» Prompt:
Would you please write out each entry precisely as given?
[[ Working data open ]]
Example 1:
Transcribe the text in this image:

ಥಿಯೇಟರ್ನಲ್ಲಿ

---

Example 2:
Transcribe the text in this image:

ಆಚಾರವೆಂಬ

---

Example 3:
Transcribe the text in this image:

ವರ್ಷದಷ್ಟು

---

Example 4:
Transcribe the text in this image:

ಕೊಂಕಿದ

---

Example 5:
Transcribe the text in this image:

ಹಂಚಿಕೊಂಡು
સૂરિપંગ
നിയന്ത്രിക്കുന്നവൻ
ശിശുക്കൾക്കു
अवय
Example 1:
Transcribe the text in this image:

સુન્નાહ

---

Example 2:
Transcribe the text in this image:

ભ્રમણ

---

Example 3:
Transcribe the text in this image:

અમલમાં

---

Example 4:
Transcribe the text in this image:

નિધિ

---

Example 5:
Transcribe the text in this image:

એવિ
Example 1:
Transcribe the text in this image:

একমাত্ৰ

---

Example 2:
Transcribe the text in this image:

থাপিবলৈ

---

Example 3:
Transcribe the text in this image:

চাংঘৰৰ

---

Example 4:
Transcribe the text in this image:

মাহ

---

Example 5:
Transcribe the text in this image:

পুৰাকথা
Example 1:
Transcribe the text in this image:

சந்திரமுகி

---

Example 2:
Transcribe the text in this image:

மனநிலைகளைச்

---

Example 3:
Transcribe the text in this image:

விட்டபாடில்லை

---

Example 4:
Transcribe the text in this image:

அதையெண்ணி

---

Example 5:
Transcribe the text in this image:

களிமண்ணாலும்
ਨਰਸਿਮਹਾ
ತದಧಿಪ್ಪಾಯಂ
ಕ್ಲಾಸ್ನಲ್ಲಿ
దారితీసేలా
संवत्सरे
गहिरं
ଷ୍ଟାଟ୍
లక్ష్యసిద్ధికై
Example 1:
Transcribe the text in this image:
[[ Working data closed ]]
» The completed task:
Example 1:
Transcribe the text in this image:

ಥಿಯೇಟರ್ನಲ್ಲಿ

---

Example 2:
Transcribe the text in this image:

ಆಚಾರವೆಂಬ

---

Example 3:
Transcribe the text in this image:

ವರ್ಷದಷ್ಟು

---

Example 4:
Transcribe the text in this image:

ಕೊಂಕಿದ

---

Example 5:
Transcribe the text in this image:

ಹಂಚಿಕೊಂಡು
સૂરિપંગ
നിയന്ത്രിക്കുന്നവൻ
ശിശുക്കൾക്കു
अवय
Example 1:
Transcribe the text in this image:

સુન્નાહ

---

Example 2:
Transcribe the text in this image:

ભ્રમણ

---

Example 3:
Transcribe the text in this image:

અમલમાં

---

Example 4:
Transcribe the text in this image:

નિધિ

---

Example 5:
Transcribe the text in this image:

એવિ
Example 1:
Transcribe the text in this image:

একমাত্ৰ

---

Example 2:
Transcribe the text in this image:

থাপিবলৈ

---

Example 3:
Transcribe the text in this image:

চাংঘৰৰ

---

Example 4:
Transcribe the text in this image:

মাহ

---

Example 5:
Transcribe the text in this image:

পুৰাকথা
Example 1:
Transcribe the text in this image:

சந்திரமுகி

---

Example 2:
Transcribe the text in this image:

மனநிலைகளைச்

---

Example 3:
Transcribe the text in this image:

விட்டபாடில்லை

---

Example 4:
Transcribe the text in this image:

அதையெண்ணி

---

Example 5:
Transcribe the text in this image:

களிமண்ணாலும்
ਨਰਸਿਮਹਾ
ತದಧಿಪ್ಪಾಯಂ
ಕ್ಲಾಸ್ನಲ್ಲಿ
దారితీసేలా
संवत्सरे
गहिरं
ଷ୍ଟାଟ୍
లక్ష్యసిద్ధికై
Example 1:
Transcribe the text in this image:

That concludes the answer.